- [THE RECORDS]:
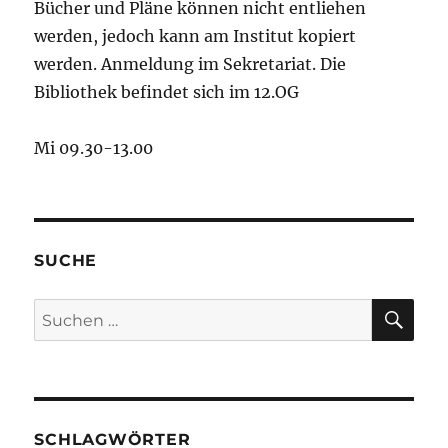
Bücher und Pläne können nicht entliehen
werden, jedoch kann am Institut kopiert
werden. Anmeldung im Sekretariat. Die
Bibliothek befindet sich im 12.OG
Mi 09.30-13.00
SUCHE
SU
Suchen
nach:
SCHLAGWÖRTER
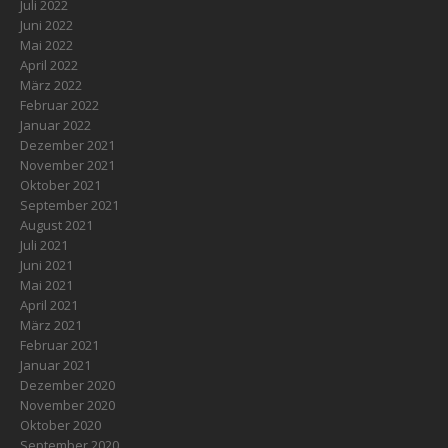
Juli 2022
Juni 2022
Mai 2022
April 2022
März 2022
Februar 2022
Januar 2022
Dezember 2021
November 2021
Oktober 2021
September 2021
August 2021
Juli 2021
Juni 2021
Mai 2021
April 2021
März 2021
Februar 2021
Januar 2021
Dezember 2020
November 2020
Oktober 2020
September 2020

- [WHAT NEEDS TO BE DONE]:
Only the pictures are to be left out; restate everything else in the listing word for word.

- [ANSWER SECTION]:
Bücher und Pläne können nicht entliehen
werden, jedoch kann am Institut kopiert
werden. Anmeldung im Sekretariat. Die
Bibliothek befindet sich im 12.OG
Mi 09.30-13.00
SUCHE
SU
Suchen
nach:
SCHLAGWÖRTER
Juli 2022
Juni 2022
Mai 2022
April 2022
März 2022
Februar 2022
Januar 2022
Dezember 2021
November 2021
Oktober 2021
September 2021
August 2021
Juli 2021
Juni 2021
Mai 2021
April 2021
März 2021
Februar 2021
Januar 2021
Dezember 2020
November 2020
Oktober 2020
September 2020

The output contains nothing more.